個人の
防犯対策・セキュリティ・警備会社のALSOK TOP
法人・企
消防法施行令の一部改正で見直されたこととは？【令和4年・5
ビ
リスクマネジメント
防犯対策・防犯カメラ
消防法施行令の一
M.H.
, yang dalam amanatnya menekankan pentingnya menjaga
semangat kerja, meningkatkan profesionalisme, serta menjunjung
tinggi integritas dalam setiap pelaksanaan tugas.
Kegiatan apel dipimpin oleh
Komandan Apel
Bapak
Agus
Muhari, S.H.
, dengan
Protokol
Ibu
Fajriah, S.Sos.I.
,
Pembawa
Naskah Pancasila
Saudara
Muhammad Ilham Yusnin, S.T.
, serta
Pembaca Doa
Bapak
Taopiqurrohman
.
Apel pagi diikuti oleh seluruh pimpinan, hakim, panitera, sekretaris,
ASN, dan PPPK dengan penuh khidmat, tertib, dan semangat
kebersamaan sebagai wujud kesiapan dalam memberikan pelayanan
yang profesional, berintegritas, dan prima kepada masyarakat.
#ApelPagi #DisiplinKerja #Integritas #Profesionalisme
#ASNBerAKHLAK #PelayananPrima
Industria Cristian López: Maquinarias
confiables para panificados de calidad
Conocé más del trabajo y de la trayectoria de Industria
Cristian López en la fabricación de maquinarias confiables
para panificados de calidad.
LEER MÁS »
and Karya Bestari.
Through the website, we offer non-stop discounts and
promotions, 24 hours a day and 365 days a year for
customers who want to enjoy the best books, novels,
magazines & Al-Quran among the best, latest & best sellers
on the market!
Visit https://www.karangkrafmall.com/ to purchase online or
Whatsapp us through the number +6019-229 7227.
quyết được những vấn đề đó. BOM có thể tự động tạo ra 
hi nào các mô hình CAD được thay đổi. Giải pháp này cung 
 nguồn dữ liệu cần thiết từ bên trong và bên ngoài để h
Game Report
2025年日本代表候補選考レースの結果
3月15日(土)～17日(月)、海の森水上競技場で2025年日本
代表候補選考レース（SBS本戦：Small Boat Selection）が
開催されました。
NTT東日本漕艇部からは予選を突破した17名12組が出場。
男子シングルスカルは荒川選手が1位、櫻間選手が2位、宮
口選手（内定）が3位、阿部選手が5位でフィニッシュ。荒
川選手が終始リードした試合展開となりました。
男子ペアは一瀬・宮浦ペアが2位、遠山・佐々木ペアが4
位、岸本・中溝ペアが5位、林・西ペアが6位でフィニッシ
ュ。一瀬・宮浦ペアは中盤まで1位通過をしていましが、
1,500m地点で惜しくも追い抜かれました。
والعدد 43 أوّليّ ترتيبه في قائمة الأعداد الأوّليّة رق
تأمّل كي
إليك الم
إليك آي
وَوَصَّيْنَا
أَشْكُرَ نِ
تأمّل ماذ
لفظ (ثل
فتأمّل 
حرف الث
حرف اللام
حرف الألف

◇ ◇ ◇

*EXERCISE DIRECTIONS:*
Make an exact transcription of all the records.

*RESPONSE:*
個人の
防犯対策・セキュリティ・警備会社のALSOK TOP
法人・企
消防法施行令の一部改正で見直されたこととは？【令和4年・5
ビ
リスクマネジメント
防犯対策・防犯カメラ
消防法施行令の一
M.H.
, yang dalam amanatnya menekankan pentingnya menjaga
semangat kerja, meningkatkan profesionalisme, serta menjunjung
tinggi integritas dalam setiap pelaksanaan tugas.
Kegiatan apel dipimpin oleh
Komandan Apel
Bapak
Agus
Muhari, S.H.
, dengan
Protokol
Ibu
Fajriah, S.Sos.I.
,
Pembawa
Naskah Pancasila
Saudara
Muhammad Ilham Yusnin, S.T.
, serta
Pembaca Doa
Bapak
Taopiqurrohman
.
Apel pagi diikuti oleh seluruh pimpinan, hakim, panitera, sekretaris,
ASN, dan PPPK dengan penuh khidmat, tertib, dan semangat
kebersamaan sebagai wujud kesiapan dalam memberikan pelayanan
yang profesional, berintegritas, dan prima kepada masyarakat.
#ApelPagi #DisiplinKerja #Integritas #Profesionalisme
#ASNBerAKHLAK #PelayananPrima
Industria Cristian López: Maquinarias
confiables para panificados de calidad
Conocé más del trabajo y de la trayectoria de Industria
Cristian López en la fabricación de maquinarias confiables
para panificados de calidad.
LEER MÁS »
and Karya Bestari.
Through the website, we offer non-stop discounts and
promotions, 24 hours a day and 365 days a year for
customers who want to enjoy the best books, novels,
magazines & Al-Quran among the best, latest & best sellers
on the market!
Visit https://www.karangkrafmall.com/ to purchase online or
Whatsapp us through the number +6019-229 7227.
quyết được những vấn đề đó. BOM có thể tự động tạo ra 
hi nào các mô hình CAD được thay đổi. Giải pháp này cung 
 nguồn dữ liệu cần thiết từ bên trong và bên ngoài để h
Game Report
2025年日本代表候補選考レースの結果
3月15日(土)～17日(月)、海の森水上競技場で2025年日本
代表候補選考レース（SBS本戦：Small Boat Selection）が
開催されました。
NTT東日本漕艇部からは予選を突破した17名12組が出場。
男子シングルスカルは荒川選手が1位、櫻間選手が2位、宮
口選手（内定）が3位、阿部選手が5位でフィニッシュ。荒
川選手が終始リードした試合展開となりました。
男子ペアは一瀬・宮浦ペアが2位、遠山・佐々木ペアが4
位、岸本・中溝ペアが5位、林・西ペアが6位でフィニッシ
ュ。一瀬・宮浦ペアは中盤まで1位通過をしていましが、
1,500m地点で惜しくも追い抜かれました。
والعدد 43 أوّليّ ترتيبه في قائمة الأعداد الأوّليّة رق
تأمّل كي
إليك الم
إليك آي
وَوَصَّيْنَا
أَشْكُرَ نِ
تأمّل ماذ
لفظ (ثل
فتأمّل 
حرف الث
حرف اللام
حرف الألف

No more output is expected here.